Was she lying? She must be, one of the voices argued. She looked perfectly sincere, though. All women do, the voice said again, so did your Angel and where did that bring you? Do you want to let that happen again? She will simply use you and eventually, when she doesn't need you anymore, she'll expose you to the world, show them the freak you really are.
Suddenly, he became aware of his surroundings again. There she was, still waiting for his answer. Her face seemed to drop more and more with each passing second in which he didn't answer. Could it be she really wanted to be in his company?
'I'm so sorry. I shouldn't even have asked, it was foolish and stupid and just forget I even mentioned it,' she babbled, while her cheeks changed from the orange red they had already turned in the course of our conversation to a deep, crimson red.
'No mademoiselle, I would be obliged to be in your company. But please, let me now accompany you back to the dormitories, before you become even more ill.'
She nodded and even thankfully accepted his coat when he offered it to her. And so, he in is formal evening attire and her in the white nightgown with the black coat over her shoulders, they made their way back to the dorms. Only now the Phantom noticed how small she indeed was, compared to himself. He remembered how she had pointed that out, that day in box one, and how he had almost reached for his Punjab when she had looked at him the way she'd done.

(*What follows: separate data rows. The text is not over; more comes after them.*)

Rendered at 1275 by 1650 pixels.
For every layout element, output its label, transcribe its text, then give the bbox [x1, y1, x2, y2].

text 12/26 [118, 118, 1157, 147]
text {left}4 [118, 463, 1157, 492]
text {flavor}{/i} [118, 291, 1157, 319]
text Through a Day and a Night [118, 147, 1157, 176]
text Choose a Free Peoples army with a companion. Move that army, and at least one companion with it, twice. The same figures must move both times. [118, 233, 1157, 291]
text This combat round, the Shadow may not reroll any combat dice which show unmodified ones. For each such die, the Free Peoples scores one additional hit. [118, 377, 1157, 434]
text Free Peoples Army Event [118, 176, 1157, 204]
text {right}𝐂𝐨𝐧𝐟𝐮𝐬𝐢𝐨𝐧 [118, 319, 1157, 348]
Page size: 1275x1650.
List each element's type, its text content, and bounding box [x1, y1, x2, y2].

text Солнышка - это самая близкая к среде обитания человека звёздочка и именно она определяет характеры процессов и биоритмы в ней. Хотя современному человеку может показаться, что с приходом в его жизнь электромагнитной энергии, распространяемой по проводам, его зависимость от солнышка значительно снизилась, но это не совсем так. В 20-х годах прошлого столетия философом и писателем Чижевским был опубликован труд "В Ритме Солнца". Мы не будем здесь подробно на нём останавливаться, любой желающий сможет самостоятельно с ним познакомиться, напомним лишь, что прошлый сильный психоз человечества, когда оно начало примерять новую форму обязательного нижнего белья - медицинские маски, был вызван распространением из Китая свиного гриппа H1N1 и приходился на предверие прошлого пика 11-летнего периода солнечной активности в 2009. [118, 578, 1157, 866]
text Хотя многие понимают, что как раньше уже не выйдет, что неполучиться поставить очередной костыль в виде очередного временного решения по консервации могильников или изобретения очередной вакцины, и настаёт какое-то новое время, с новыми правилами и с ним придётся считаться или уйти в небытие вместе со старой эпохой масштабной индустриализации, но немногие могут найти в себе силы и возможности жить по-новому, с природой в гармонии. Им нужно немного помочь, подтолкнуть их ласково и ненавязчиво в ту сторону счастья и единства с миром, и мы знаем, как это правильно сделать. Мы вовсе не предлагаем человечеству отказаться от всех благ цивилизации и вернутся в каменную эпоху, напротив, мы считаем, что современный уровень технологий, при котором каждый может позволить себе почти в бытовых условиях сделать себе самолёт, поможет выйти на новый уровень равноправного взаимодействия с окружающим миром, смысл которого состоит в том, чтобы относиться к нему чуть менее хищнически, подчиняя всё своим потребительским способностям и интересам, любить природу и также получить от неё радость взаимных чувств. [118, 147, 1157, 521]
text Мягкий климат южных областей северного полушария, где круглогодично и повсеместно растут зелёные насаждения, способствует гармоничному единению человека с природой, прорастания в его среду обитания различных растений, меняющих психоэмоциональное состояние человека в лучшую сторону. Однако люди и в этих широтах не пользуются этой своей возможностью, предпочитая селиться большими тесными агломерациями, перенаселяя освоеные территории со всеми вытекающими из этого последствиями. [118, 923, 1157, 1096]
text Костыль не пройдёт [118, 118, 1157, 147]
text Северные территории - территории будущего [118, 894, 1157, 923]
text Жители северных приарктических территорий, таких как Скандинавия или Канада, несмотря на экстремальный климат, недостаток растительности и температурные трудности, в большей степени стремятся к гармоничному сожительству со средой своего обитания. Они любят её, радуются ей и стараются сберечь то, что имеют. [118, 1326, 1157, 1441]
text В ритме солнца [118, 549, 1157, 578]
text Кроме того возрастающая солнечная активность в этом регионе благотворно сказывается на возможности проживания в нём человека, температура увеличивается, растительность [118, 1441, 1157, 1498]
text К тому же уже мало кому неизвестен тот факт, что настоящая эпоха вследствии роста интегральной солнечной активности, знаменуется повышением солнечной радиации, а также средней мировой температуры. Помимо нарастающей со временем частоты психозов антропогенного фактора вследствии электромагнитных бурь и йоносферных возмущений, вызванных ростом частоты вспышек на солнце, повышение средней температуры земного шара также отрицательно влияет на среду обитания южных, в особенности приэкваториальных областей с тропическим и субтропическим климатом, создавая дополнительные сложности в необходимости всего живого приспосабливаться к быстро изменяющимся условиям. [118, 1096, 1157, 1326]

He coughed. 'Well, mademoiselle, I think it's time we part ways. I wish you a good night.'
'I wish you the same, monsieur.' She turned but then suddenly stood still again. 'Do you still play music, monsieur?'
'Not much anymore, I am afraid. Mostly at night, when I have nothing else to occupy myself with. Why do you ask?'
A spark of realization lit up her grey eyes for a moment, but then she simply smiled. 'Oh, I just wondered. Well, good night, then.' And with that, she slipped through the door and out of his sight.
For a moment, he pondered whether he would sneak into one of the secret passageways, that would lead into the walls of the dormitories, to see if she had been genuine, but for some reason he didn't.
He wanted to believe she was genuine. He needed some form of human contact so badly, that he felt like he would die if he deprived himself of it any longer. He knew it was stupid to even try to believe it could be different this time, but he simply couldn't live his life anymore like this, without going completely mad. All would be well if he'd just keep her at a safe distance, he tried to convince himself. Perhaps, perhaps then his life would finally change for the better.